== Dataset entries ==

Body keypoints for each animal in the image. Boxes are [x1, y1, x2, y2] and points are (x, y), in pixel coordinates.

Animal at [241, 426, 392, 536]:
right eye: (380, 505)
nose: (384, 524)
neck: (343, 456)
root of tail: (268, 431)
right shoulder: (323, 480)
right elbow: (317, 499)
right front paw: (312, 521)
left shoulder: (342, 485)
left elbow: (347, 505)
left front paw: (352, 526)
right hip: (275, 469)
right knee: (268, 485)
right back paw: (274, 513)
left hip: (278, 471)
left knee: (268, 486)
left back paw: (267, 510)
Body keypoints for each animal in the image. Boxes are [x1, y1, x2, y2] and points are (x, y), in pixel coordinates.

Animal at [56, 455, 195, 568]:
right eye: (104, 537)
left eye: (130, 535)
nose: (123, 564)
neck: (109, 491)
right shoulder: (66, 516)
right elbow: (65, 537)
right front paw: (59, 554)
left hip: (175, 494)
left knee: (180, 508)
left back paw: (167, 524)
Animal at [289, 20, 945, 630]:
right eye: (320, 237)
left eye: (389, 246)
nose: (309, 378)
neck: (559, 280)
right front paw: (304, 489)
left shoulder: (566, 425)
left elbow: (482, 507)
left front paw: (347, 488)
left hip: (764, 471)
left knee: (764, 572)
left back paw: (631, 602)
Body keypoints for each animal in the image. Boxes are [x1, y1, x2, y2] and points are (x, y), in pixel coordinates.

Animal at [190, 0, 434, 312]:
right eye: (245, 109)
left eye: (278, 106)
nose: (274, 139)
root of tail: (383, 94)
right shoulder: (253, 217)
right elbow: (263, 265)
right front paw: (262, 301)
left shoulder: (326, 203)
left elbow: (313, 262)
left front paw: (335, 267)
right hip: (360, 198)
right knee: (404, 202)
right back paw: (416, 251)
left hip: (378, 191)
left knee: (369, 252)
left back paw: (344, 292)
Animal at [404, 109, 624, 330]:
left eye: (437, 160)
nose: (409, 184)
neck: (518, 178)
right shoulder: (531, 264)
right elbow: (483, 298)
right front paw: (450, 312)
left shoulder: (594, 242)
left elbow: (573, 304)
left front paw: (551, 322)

---

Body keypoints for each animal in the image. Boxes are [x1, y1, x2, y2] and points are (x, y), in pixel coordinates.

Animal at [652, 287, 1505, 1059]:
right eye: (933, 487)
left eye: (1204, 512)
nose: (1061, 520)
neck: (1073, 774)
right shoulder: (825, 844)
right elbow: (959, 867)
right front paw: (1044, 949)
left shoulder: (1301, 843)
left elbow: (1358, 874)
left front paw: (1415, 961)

== EXERCISE OBJECTIVE ==
Copy only this part of the entries above: the line with "right eye: (933, 487)", the line with "left front paw: (1415, 961)", and the lines between, all exactly as written.

== ANSWER BELOW ==
right eye: (933, 487)
left eye: (1204, 512)
nose: (1061, 520)
neck: (1073, 774)
right shoulder: (825, 844)
right elbow: (959, 867)
right front paw: (1044, 949)
left shoulder: (1301, 843)
left elbow: (1358, 874)
left front paw: (1415, 961)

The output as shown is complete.